> TASK:
This exercise asks for a copy of each line in the records below with the word "pillow" in it.

(Object presence transitions)

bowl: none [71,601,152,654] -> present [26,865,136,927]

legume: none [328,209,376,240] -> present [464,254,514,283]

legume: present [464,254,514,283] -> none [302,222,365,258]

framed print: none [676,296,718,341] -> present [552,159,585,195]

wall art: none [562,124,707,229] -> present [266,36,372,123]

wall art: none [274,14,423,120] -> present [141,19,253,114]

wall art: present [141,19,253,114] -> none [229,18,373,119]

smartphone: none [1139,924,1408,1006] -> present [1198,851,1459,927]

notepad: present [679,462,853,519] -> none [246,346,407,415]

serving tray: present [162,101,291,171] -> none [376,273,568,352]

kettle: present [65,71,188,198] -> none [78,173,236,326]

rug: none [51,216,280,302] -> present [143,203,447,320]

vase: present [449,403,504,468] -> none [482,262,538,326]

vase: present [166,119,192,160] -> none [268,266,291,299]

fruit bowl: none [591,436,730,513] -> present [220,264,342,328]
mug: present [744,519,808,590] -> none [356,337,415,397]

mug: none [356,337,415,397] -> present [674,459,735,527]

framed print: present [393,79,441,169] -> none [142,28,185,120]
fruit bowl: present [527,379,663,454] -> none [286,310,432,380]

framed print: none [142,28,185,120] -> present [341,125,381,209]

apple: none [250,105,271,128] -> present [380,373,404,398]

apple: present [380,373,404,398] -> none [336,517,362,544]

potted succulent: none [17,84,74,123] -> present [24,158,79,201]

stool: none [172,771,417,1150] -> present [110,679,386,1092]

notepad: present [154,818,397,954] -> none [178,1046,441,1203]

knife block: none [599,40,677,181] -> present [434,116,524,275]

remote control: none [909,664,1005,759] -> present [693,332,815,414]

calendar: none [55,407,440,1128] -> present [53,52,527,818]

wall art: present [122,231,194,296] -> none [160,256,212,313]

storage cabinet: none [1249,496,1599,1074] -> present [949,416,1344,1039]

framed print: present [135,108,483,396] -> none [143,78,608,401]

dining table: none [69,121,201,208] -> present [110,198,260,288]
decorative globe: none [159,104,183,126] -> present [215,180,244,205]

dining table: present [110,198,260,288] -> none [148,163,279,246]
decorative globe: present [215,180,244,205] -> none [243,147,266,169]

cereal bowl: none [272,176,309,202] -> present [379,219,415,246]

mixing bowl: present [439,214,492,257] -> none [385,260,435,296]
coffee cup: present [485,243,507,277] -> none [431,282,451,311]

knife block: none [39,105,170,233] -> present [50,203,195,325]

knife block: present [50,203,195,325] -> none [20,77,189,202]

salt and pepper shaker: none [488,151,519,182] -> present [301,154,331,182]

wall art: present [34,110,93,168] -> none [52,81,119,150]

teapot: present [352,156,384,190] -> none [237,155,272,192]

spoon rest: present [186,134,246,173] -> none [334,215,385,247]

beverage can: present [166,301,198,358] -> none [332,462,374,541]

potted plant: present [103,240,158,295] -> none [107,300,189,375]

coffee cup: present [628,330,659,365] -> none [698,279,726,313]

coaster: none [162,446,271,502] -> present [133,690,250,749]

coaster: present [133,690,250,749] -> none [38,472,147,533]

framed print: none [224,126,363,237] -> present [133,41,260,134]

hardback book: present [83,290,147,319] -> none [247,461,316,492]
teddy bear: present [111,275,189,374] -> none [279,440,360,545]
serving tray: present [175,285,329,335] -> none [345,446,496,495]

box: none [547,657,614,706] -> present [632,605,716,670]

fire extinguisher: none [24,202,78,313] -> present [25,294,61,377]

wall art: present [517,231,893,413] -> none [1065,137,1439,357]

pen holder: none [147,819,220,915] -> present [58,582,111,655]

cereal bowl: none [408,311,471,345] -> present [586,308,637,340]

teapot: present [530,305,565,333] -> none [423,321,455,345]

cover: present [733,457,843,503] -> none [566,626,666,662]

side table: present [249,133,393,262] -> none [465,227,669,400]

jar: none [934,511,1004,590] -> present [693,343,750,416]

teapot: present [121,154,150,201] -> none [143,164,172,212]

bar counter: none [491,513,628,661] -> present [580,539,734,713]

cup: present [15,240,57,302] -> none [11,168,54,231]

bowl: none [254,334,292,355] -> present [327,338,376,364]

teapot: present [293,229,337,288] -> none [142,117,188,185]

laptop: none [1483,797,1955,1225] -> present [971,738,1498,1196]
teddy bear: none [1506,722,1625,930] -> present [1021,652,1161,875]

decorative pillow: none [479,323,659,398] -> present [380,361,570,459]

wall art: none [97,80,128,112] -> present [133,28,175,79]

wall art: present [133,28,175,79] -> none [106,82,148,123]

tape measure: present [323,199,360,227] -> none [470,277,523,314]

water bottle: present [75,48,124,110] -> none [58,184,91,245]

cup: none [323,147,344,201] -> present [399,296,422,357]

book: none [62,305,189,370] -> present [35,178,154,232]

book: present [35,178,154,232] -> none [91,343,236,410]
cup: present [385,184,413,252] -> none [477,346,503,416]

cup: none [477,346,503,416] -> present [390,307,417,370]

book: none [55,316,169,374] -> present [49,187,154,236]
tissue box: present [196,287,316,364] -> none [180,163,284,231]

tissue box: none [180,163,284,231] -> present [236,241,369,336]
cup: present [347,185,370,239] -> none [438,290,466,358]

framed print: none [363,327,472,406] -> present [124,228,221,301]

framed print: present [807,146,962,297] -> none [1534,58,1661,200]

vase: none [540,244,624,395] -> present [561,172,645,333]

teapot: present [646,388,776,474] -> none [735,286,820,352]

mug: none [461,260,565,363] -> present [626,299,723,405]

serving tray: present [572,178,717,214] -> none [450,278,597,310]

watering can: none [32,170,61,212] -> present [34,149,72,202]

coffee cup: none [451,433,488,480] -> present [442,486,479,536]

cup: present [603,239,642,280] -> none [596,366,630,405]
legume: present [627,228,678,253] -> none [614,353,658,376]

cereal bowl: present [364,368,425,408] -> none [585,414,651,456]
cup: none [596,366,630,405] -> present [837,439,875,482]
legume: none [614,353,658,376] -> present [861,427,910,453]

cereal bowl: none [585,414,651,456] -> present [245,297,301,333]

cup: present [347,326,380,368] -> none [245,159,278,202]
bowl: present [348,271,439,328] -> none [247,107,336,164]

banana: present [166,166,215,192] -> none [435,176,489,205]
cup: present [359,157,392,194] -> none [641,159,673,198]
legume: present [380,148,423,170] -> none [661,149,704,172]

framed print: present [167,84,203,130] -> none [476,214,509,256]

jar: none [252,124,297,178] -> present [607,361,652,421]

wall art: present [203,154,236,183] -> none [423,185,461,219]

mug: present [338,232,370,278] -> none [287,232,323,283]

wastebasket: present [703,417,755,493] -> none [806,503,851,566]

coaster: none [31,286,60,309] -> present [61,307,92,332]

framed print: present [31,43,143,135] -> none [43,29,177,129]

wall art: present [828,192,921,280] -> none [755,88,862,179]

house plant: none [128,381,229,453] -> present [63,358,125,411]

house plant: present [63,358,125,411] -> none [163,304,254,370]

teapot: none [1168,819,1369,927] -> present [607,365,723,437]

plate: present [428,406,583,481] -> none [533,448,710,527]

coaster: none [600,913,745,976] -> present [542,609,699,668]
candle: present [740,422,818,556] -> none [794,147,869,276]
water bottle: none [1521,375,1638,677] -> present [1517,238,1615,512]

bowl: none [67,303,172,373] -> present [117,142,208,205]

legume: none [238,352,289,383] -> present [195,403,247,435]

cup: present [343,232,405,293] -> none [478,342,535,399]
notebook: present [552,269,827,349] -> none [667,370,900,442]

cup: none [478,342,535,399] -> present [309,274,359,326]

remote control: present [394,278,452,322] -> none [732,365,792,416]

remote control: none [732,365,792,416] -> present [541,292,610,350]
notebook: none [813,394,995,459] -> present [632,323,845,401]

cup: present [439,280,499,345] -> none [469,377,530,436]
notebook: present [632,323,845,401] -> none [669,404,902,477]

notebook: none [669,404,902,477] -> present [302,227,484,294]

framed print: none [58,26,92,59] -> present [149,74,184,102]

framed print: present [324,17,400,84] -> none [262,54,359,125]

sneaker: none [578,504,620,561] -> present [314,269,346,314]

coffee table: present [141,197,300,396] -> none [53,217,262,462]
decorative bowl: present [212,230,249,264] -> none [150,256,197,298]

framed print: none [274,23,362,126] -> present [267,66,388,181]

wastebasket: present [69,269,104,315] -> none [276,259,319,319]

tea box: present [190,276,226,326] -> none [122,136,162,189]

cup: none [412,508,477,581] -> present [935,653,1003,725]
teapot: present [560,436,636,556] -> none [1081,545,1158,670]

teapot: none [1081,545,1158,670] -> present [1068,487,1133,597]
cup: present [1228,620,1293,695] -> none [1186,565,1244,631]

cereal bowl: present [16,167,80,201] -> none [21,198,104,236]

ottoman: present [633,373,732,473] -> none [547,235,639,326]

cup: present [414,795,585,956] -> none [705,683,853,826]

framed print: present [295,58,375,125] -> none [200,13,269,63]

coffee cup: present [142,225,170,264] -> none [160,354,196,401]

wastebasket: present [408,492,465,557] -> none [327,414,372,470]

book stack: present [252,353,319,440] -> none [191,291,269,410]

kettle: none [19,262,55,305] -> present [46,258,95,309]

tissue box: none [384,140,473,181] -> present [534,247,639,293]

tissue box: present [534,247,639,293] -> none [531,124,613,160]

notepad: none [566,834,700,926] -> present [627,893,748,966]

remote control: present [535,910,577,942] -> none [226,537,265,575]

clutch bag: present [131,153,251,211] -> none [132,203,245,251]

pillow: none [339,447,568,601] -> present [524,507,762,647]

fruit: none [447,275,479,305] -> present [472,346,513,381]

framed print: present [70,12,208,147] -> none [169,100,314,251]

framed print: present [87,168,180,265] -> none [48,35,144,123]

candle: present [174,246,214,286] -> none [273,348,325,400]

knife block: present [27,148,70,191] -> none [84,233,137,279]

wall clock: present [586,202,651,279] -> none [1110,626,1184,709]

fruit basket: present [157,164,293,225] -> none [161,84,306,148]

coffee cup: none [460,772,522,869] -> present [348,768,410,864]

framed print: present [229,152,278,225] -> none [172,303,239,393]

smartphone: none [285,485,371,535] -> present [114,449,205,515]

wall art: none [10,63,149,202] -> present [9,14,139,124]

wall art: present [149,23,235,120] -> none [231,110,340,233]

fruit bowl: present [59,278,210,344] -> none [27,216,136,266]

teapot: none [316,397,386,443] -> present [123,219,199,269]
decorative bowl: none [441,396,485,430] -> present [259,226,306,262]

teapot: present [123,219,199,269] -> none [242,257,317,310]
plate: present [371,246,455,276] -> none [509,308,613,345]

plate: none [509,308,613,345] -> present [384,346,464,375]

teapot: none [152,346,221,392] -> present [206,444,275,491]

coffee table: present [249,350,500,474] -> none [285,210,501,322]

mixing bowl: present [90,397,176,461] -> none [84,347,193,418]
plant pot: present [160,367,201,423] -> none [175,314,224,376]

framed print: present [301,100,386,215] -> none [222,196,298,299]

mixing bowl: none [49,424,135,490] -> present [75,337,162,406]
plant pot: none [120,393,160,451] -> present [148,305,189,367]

> THE ANSWER:
decorative pillow: none [479,323,659,398] -> present [380,361,570,459]
pillow: none [339,447,568,601] -> present [524,507,762,647]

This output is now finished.